## Excerpted text
'''

• Jun26

    EXCLUSIVE: Mobile Search For Fun & Profit; Can Celebrities And Media Brands Pump Up The Volume?

    Author: Peggy Anne Salz

    Is search becoming a commodity? In the fixed Internet it’s clear that search is the de facto interface to content, with more than half of all users going straight for the search box when they enter a website. It’s a knee-jerk reaction – and the search engine brand delivering the results is secondary. No brand loyalty in this scenario.

    Prodege has turned a problem into an opportunity, introducing one of the most imaginative services I’ve seen in long time. Put simply, the company takes search results from its partner search engines (Google & Ask) and re-brands the complete search with the name of a popular band. To date Maroon 5, Universal Records recording artist Drake Bell, and rock bands Hinder and Shinedown are among the first to buy into the idea, launching the sites: www.searchwithmaroon5.com, www.searchwithdrake.com, www.searchwithhinder.com, and www.searchwithshinedown.com .)

'''

## Recorded information

'''

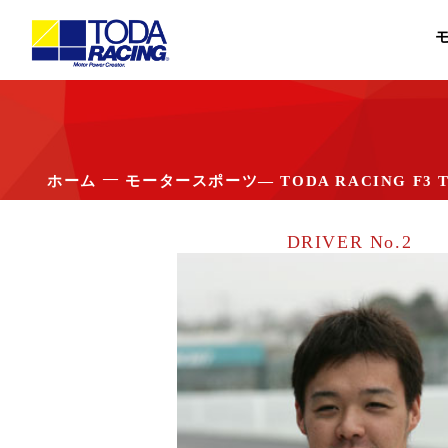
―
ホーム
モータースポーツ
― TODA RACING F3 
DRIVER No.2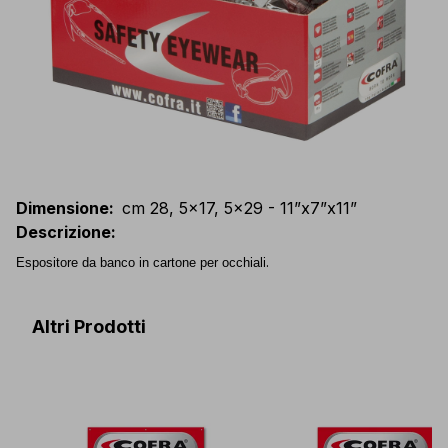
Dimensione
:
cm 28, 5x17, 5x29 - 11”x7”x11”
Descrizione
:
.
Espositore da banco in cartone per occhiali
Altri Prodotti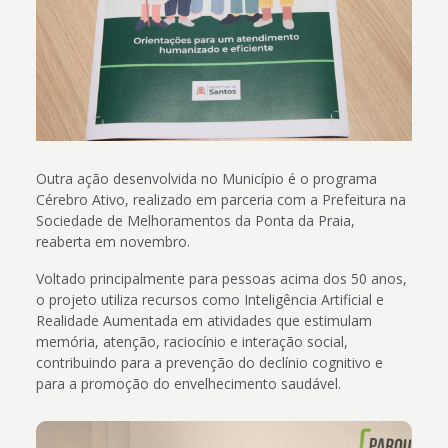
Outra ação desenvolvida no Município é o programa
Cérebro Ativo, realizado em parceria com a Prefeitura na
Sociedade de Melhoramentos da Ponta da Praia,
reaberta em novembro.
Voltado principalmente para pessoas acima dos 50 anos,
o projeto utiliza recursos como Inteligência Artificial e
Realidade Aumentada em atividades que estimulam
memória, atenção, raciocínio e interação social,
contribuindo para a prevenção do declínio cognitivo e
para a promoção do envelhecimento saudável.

'''
'''

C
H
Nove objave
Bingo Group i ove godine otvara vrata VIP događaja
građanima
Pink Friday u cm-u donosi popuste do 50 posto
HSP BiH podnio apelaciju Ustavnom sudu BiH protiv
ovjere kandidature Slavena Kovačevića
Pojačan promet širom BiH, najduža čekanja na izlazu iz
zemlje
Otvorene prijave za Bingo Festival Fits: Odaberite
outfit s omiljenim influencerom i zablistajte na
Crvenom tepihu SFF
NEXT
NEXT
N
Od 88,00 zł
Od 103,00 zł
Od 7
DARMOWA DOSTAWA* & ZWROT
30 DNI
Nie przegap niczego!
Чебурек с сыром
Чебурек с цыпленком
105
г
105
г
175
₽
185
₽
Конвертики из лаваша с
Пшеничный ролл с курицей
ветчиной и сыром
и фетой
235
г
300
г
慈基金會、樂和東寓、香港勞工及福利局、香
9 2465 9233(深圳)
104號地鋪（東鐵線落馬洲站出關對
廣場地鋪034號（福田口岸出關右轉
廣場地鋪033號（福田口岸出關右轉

'''

## Task to complete
Answer these from the article about mobile search:
(a) What share of fixed-Internet users head straight for the search box when they enter a website?
(b) Which partner search engines supply the results that Prodege re-brands?
(c) Which record company is Drake Bell identified with?
Rely only on the article about mobile search when answering.

## Response
(a) More than half of all users.
(b) Google and Ask.
(c) Universal Records.